He tried to create. He had Calvin Murray, the leadoff hitter, bunt on that first pitch. It went foul. But when No. 2 hitter Chris Wimmer singled, Fraser had him run on the first pitch and steal second.

A couple of walks, a couple more steals, a few Cuban errors and five first-inning runs later-you`d have hated to have Cuba`s starter in the Olympic Rotisserie League-Fraser had delivered his message to the Cubans: anything it takes, anything at all.

No, there wouldn`t be enough against Cuba this night in a decidedly pro-Cuban crowd that had many Spanish Cubans among them with whistles and rattles and chants for Cuba.

Nor can the U.S. team be expected to beat Cuba in this Olympics. ”The Soviet hockey team of baseball,” Fraser called them before the 9-6 U.S. loss. Though it`s true in part, Fraser knows how to work the angles in this. Build them up. Build his team down. And next week, in the medal round, maybe the teams will meet again with all kinds of goodies on the table-and who knows what might happen?

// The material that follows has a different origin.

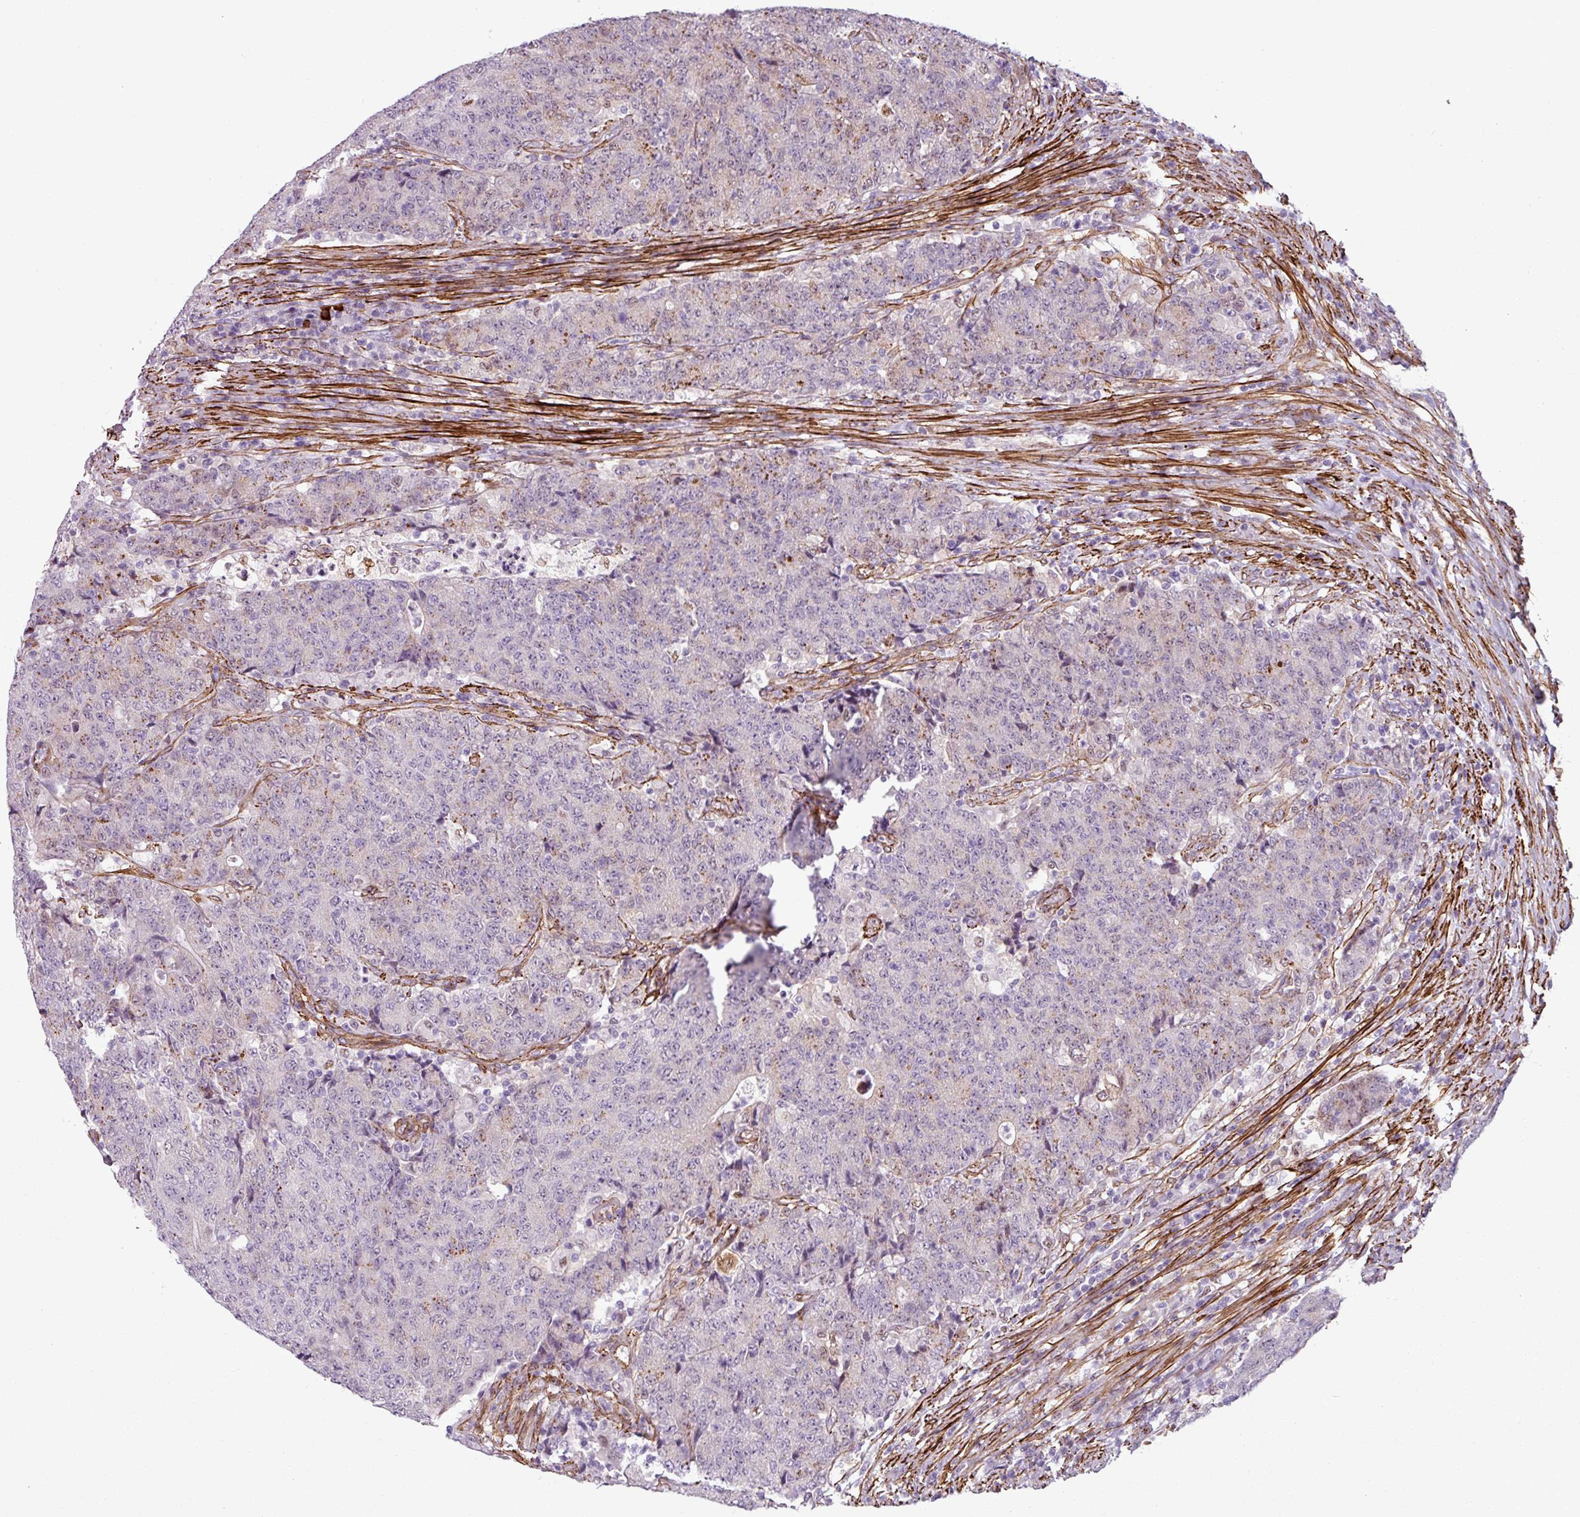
{"staining": {"intensity": "negative", "quantity": "none", "location": "none"}, "tissue": "colorectal cancer", "cell_type": "Tumor cells", "image_type": "cancer", "snomed": [{"axis": "morphology", "description": "Adenocarcinoma, NOS"}, {"axis": "topography", "description": "Colon"}], "caption": "An IHC image of adenocarcinoma (colorectal) is shown. There is no staining in tumor cells of adenocarcinoma (colorectal). (DAB immunohistochemistry with hematoxylin counter stain).", "gene": "ATP10A", "patient": {"sex": "female", "age": 75}}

”They think I know how to beat them,” Fraser said.

Does he?

”If they only knew,” he said.

Of course he knows the recipe: Speed, intimidation and respect is the only U.S. chance. He gimped over to the Cuban dugout after the game, bad right knee and all, and the Cubans streamed by to shake his hand.

What he is trying to do now is teach the U.S. players how Cuba plays. He knows. They don`t. And that was in part why they fell apart in the field and in their heads when Cuba rebounded from the 5-0 deficit.

”I think it was a shock to Cuba (when) we took that lead, and our guys thought maybe Cuba will roll over,” he said. ”They didn`t, and they never do, and we learned that tonight.”

What they did was change the game`s pace. Their hitters stepped out of the batter`s box. Their pitcher, Omar Ajete, aged between pitches. And several times, their players called time out, bent down and slowly . . . retied . . . their . . . shoelaces.

How baseball looks to the world in these Olympics is important to Fraser, because his work over three decades helped bring it here.

On Wednesday, it looked slow (four hours) and sloppy (nine errors).

It could have been worse in the time department, too. The game ended just after 1 a.m. local time.

”If we`d have scored more runs that first inning,” Fraser said, looking down at his watch, ”we`d be playing to 3 o`clock.”

But what`s a couple of hours for the man who has waited three decades for these Games?